Durante todo o filme, o Superman é visto de uma maneira lírica, evidenciando o seu aspecto sobrenatural. Nuvens e raios de sol ajudam a ilustrá-lo como um ser celestial, quase divino, e referências cristãs pontuam o longa em vários momentos (como também já havia ocorrido em O Homem de Aço). Gostem ou não dele, as pessoas do mundo o veem como alguém diferente, e o herói alienígena sente isso. A interpretação propositalmente sisuda de Henry Cavil enfatiza não só a enorme inadequação de Kal-El/Clark Kent na Terra, mas também a preocupação que sente em relação à sua presença neste mundo, e as consequências que isso pode gerar. Também o vemos raivoso, com os olhos vermelhos incandescentes que o tornam uma figura surpreendentemente ameaçadora, algo incomum em se tratando deste personagem, (quase) sempre retratado como um ideal de bondade e altruísmo. A época da inocência há muito já ficou para traz. Zack Snider nos trouxe velhos heróis em novas versões para os nossos tempos!

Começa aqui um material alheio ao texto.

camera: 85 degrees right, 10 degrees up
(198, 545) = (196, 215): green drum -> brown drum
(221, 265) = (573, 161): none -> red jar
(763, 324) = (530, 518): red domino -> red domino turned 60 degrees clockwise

Quando, finalmente, chega a hora do aguardadíssimo confronto entre estes dois ícones da Cultura Pop (que talvez sejam os mais famosos super-heróis de toda a História, encantando gerações desde que surgiram, nos anos 1930), a luta em si é mesmo visceral e tempestuosa, com direito a closes e câmeras lentas, marcas registradas do diretor de 300. Todavia, a solução encontrada pela trama para que a batalha de fato ocorra é tão rasa tanto quanto sua resolução. Agora, convenhamos, a suspensão da descrença é imprescindível para que uma obra assim seja apreciada.

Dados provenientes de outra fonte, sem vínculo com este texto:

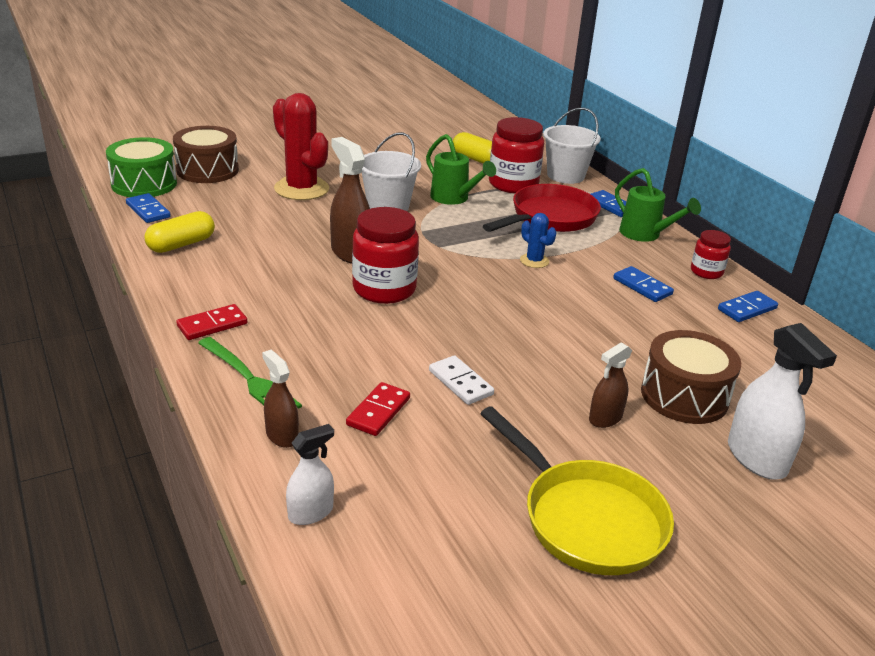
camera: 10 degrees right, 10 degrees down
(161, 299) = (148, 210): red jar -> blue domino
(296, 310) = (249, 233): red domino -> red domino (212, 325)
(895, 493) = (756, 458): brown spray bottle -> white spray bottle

Complementado por um ótimo e estelar elenco de apoio, Batman Vs Superman traz ainda um bônus que parece estar (até que enfim) agradando a todos: a Mulher-Maraviha. Apesar de ela surgir aqui e ali sem motivo aparente (seu primeiro nome nem sequer é mencionado), quando a heroína, vivida pela lindíssima modelo e atriz israelense Gal Gadot, dá o ar da graça com seu ‘traje de combate’, ela realmente rouba a cena, e nos dá uma maravilhosa prévia de como deverá ser seu filme solo, com lançamento marcado para o ano que vem. Ainda ouviremos falar muito sobre ela... ATENÇÃO: a próxima frase não chega a ser um spoiler, mas dá uma pista. Se preferir, pule para o último parágrafo.

Você já tinha reparado que as mães de Bruce Wayne e Clark Kent têm o mesmo primeiro nome, Martha? Nem eu...

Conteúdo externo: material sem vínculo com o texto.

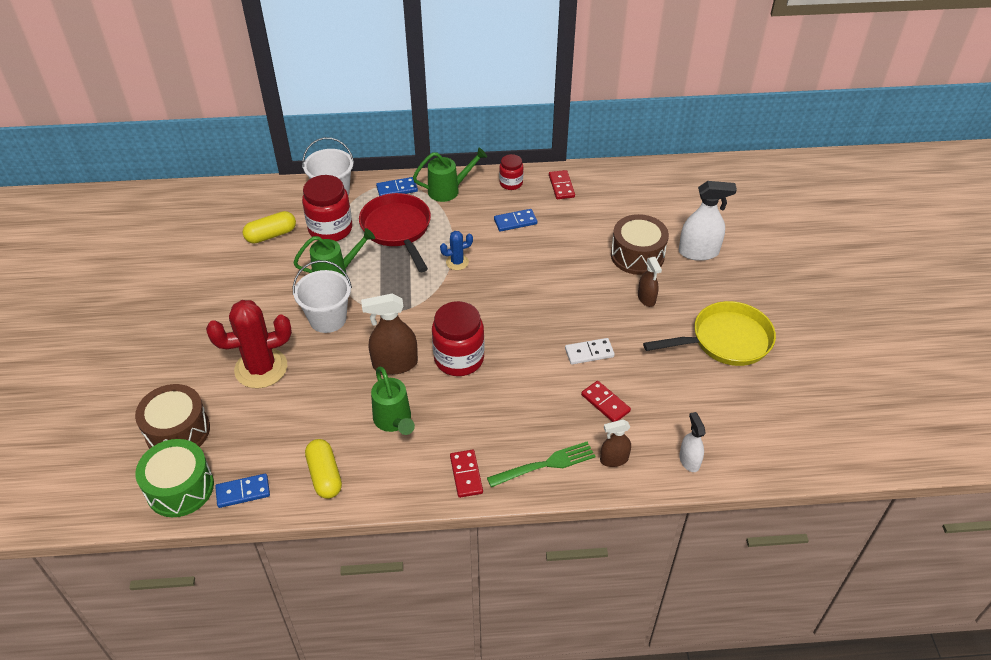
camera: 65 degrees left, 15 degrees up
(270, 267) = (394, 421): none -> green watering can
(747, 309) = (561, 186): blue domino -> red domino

Sobrepondo, pois, trevas à luz, a DC mantêm o seu estilo sombrio na tela. Ocorre que, desde a virada do milênio, o público foi se acostumando com a ‘marvelização’ dos filmes de super-heróis (mais leves, coloridos e bem-humorados), e talvez a estranheza causada por essa proposta tão reversa apresentada pela Warner seja até, em parte, compreensível. Mas foi muito bom constatar que a rivalidade histórica entre a Marvel Comics e a sua Distinta Concorrente tomou forma também na telas do cinema, em que a última está oferecendo ao consumidor um produto novo, com uma embalagem e um conteúdo bem diferenciados dos que até então estavam nas prateleiras. Enquanto a Marvel desenvolve suas tramas quase sempre em plena luz do dia, a DC deixou sua opção pelo escuro muito clara! Enquanto a Marvel optou pela humanização de seus super-heróis na tela, a DC preferiu retratá-los como lendas. Isso não quer dizer que uma abordagem seja melhor ou pior do que a outra, são apenas... diferentes. E você, de que lado preferiu ficar? Um passo importantíssimo foi dado para que, com o decorrer dos anos, estejamos tão acostumados com esses personagens quanto já nos acostumamos com aqueles. Que o tempo possa sanar as más impressões, o estúdio possa corrigir eventuais falhas e o público possa se deleitar com filmes fabulosos que poderão ser realizados. Universo Cinematográfico DC, seja bem vindo!